I don't feel that there is much more that I could investigate from a SAN perspective.
I feel like the problem is probably situated at server level (AIX OS level or TSM application level).
However, the only observation that I can make on the SAN side is that the tim_txcrd_z counter constantly goes up with big numbers on the F_Ports that connect to the 2 server HBAs that handle the tape traffic, and I can't really explain why.
Could this be caused by a bottleneck on the TSM (AIX) server itself?
Any ideas are welcome :)
03-19-2015 08:08 AM
I have encountered the same type of a problem within our data center no long distance ISL's involved.
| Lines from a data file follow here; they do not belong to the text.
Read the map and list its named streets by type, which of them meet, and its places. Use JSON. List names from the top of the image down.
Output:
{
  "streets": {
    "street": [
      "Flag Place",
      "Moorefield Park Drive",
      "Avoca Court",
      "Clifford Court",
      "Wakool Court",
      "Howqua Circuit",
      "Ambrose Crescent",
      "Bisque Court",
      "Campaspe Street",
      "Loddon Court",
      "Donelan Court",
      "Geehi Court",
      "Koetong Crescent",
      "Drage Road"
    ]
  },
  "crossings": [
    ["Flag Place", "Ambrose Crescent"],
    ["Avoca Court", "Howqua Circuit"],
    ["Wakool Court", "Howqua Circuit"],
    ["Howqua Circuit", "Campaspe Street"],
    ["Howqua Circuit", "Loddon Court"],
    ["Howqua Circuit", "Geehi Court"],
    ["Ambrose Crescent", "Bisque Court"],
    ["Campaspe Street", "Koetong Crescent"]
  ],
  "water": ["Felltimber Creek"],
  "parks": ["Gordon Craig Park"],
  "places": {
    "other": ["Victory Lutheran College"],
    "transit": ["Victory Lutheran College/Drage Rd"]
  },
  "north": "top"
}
The problem turned out to be the one of the tapes drives wonderful slow draining device. The problem I had finally resulted in discarded c3 frames which helped to isloate the problem. I would be something to dig into.
03-23-2015 08:04 AM
you might wanna have a look at additional options you can set on that port
i had to add ostp option (open systems tape pipelining) and also had to set the fastwrite option (to my 360k san over ip connection)
here you can find additional infos
i need to go but will check back tomorrow if my answer was what you have been looking for or if additonal question arise
04-02-2015 12:46 AM
Thanks a lot for the suggestions.
I've checked the information about ostp and fastwrite, but it seems that these are only to be used when using FCIP for extending the fabric?
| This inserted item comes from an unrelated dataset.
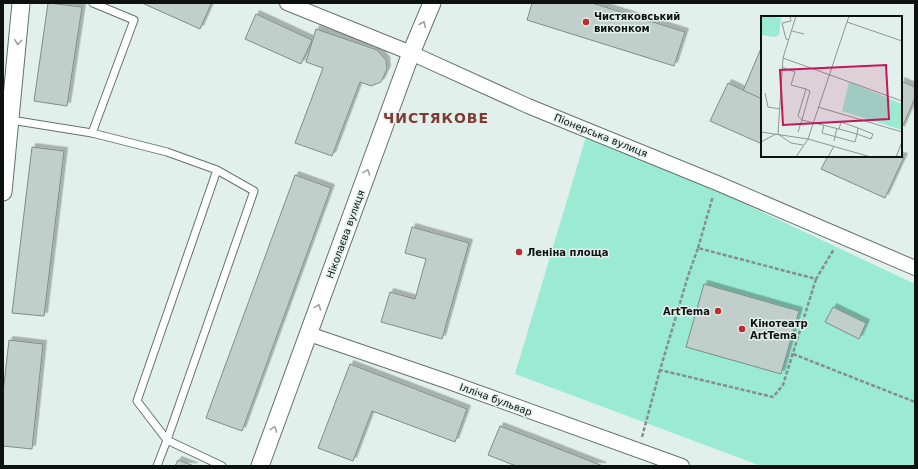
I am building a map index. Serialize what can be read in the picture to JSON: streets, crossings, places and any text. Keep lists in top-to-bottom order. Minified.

We're not using FCIP though, we are using DWDM lines, so I don't think it can help in this case.
04-08-2015 08:03 AM
A constant increase of tim_txcrd_z counter in the ports connected to the TSM HBAs indicate that there are periods of times that the switch cannot send frames to the HBA because there are no BB credits available. If this behavior increases, it could lead to Tx discards on the port.
You can ask the TSM Admin to perform an independent backup on each of the tapes to check the throughput achieved during Write operations and the opposite one to check it out during READs. If he gets a better performance, I would point at the TSM server itself as the bottleneck since it has to read from the tape in Library A an write it to the tape in library B.